**TASK GOAL:**
Repeat the data exactly, so that every line matches the original.

+++ PROVIDED MATERIAL

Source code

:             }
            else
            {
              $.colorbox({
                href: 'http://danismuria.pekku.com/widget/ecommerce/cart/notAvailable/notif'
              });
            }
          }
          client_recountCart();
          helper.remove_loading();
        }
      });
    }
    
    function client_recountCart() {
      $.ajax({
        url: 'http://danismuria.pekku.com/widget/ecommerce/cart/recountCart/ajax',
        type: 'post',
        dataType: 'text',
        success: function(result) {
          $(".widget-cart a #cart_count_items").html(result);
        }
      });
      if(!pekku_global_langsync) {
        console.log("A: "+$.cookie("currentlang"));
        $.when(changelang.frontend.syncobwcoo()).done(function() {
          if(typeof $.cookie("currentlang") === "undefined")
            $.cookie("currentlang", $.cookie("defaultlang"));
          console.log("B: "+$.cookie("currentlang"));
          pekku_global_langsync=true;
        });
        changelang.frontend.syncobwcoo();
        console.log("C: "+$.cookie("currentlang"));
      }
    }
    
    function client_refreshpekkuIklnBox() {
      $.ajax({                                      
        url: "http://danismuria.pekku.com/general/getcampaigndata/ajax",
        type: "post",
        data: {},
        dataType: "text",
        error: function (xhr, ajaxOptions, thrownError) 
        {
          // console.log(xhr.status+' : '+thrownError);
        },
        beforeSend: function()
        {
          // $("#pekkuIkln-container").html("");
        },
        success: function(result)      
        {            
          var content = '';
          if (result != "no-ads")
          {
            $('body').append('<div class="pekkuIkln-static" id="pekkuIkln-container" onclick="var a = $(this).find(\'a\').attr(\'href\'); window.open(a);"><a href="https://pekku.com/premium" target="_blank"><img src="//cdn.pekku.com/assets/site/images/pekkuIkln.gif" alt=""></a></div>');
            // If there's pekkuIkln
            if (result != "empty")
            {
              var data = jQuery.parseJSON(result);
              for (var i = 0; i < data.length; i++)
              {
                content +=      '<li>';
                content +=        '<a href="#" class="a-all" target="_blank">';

++++++

**EXERCISE ANSWER:**
Source code

:             }
            else
            {
              $.colorbox({
                href: 'http://danismuria.pekku.com/widget/ecommerce/cart/notAvailable/notif'
              });
            }
          }
          client_recountCart();
          helper.remove_loading();
        }
      });
    }
    
    function client_recountCart() {
      $.ajax({
        url: 'http://danismuria.pekku.com/widget/ecommerce/cart/recountCart/ajax',
        type: 'post',
        dataType: 'text',
        success: function(result) {
          $(".widget-cart a #cart_count_items").html(result);
        }
      });
      if(!pekku_global_langsync) {
        console.log("A: "+$.cookie("currentlang"));
        $.when(changelang.frontend.syncobwcoo()).done(function() {
          if(typeof $.cookie("currentlang") === "undefined")
            $.cookie("currentlang", $.cookie("defaultlang"));
          console.log("B: "+$.cookie("currentlang"));
          pekku_global_langsync=true;
        });
        changelang.frontend.syncobwcoo();
        console.log("C: "+$.cookie("currentlang"));
      }
    }
    
    function client_refreshpekkuIklnBox() {
      $.ajax({                                      
        url: "http://danismuria.pekku.com/general/getcampaigndata/ajax",
        type: "post",
        data: {},
        dataType: "text",
        error: function (xhr, ajaxOptions, thrownError) 
        {
          // console.log(xhr.status+' : '+thrownError);
        },
        beforeSend: function()
        {
          // $("#pekkuIkln-container").html("");
        },
        success: function(result)      
        {            
          var content = '';
          if (result != "no-ads")
          {
            $('body').append('<div class="pekkuIkln-static" id="pekkuIkln-container" onclick="var a = $(this).find(\'a\').attr(\'href\'); window.open(a);"><a href="https://pekku.com/premium" target="_blank"><img src="//cdn.pekku.com/assets/site/images/pekkuIkln.gif" alt=""></a></div>');
            // If there's pekkuIkln
            if (result != "empty")
            {
              var data = jQuery.parseJSON(result);
              for (var i = 0; i < data.length; i++)
              {
                content +=      '<li>';
                content +=        '<a href="#" class="a-all" target="_blank">';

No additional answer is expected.